Cable Operators and Netflix Should At Least Date

There has always been the chance Netflix would prove to be a house of cards. Consumers welcome its easy-to-use navigation and ability to recommend other interesting content, but if those are its most attractive features, it bears wondering if it is just in the hardware business when content is the marketplace driver?

As usual, Time Warner Cable CEO Glenn Britt was ahead of the pack when he raised that prospect not long ago. Sure it has a "wonderful interface," he said, but Netflix might need more to stop a well-funded, aggressive competitor.

Now, if trouble circles, Britt and his fellow top executives at cable companies might be able to help, while Netflix could assist them. Cablevision's COO Tom Rutledge hinted about the mutual benefits of a partnership this week.
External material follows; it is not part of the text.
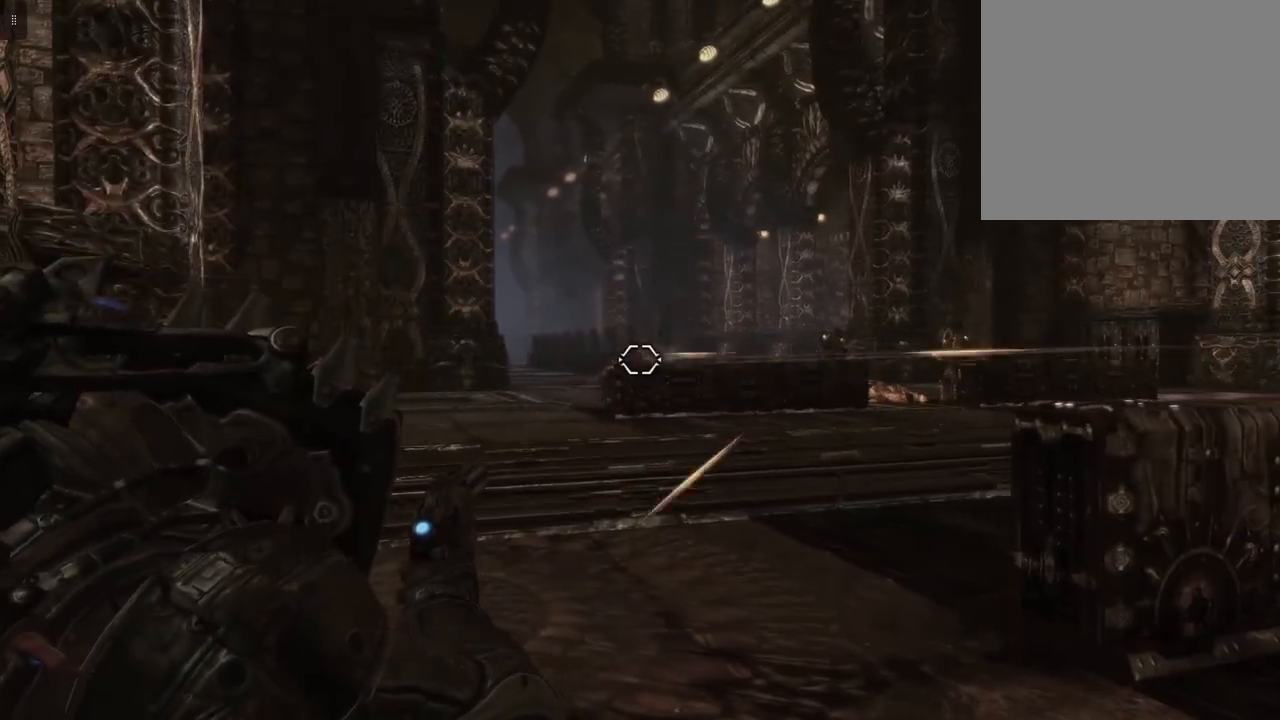
{"buttons": ["L2"], "left_stick": "up-left", "right_stick": "center", "events": []}
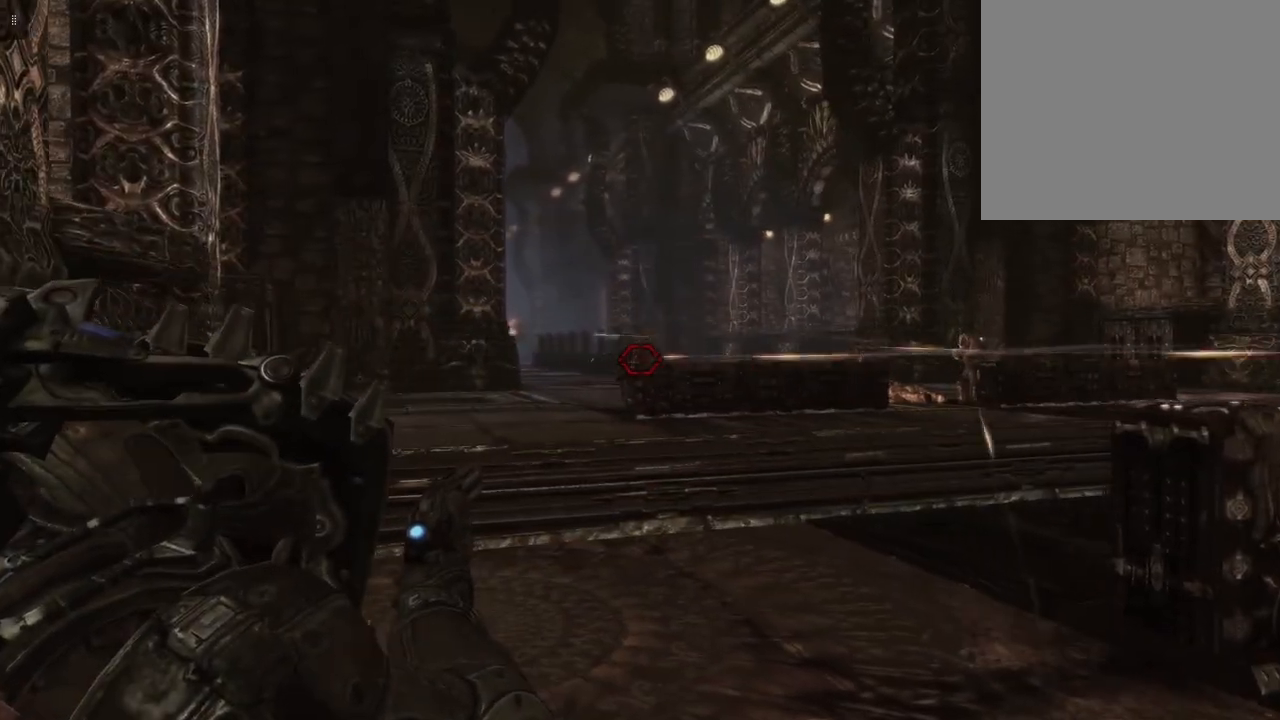
{"buttons": ["L2"], "left_stick": "up-left", "right_stick": "center", "events": []}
Cable giants may still believe a small group will embrace over-the-top delivery of content, but now seem to believe it is critical to find a place in the space. So, why not work with the Warren Buffett of the realm to plant a flag?



In the end, there may be too many issues to bring a marriage, but operators and Netflix should at least start casual dating.

For now, Netflix would seem to have a major incumbency advantage over challengers with its huge subscriber base. Then again, MySpace offers a cautionary tale. Faced with questions about whether it would continue to thrive, News Corp. executive Peter Chernin argued it would be hard for huge groups to go elsewhere en masse. Everyone's friends couldn't all leave at once, so everyone would stay -- maybe they'd do Facebook as well, but not exclusively.

Netflix has had a miserable couple of days. Its recent price increases look to be costing it customers and its stock price has plummeted. 

But this apparently isn't new Coke. Netflix isn't hinting it will abandon ship and roll back prices. Netflix has a smart management team, so Wall Street should come around.

Knowing it needs top-tier content, it has spent handsomely to acquire streaming rights to "Mad Men" and has commissioned an original series with Kevin Spacey called, well, "House of Cards." CBS CEO Leslie Moonves also said this week that a CBS deal allows Netflix to stream shows not long after they go off the air.

Yet, if a Hulu or Amazon begin to significantly cut into market share, Netflix should consider working with the eager cable companies, DirecTV, AT&T and Verizon. (Dish now owns Blockbuster and could show the potential.)

Cable operators might pay Netflix nicely for rights to offer the service via video on demand. That could give Netflix a presence in millions more homes, while making it easier for its customers to use it on a big screen and pay for it as part of the cable bill.

"I'd love to sell Netflix as a pay service on my cable system, why not?" Cablevision's Rutledge said Thursday.

Cable operators might also be able to use Netflix to attract higher-paying Internet customers for the over-the-toppers who only want broadband. Sony and Panasonic already offer Netflix access through Internet-connected TVs, so cable operators should already be wary of that as those sets proliferate. 

Netflix, of course, has been considered a threat to cable companies as a cord-cutting greaser. Regardless of whether the two sides get together, Rutledge indicated there is one potential benefit from over-the-topping: lower costs. Networks are charging more and more for carriage rights, but if people increasingly drop TV service, he said that "could have a moderating effect on costs."

He did say he's "not sure how it goes" and that is pretty doubtful, but it hits on how much impact Netflix has up and down the industry now and ahead. It's gone from the mailbox to the luxury box.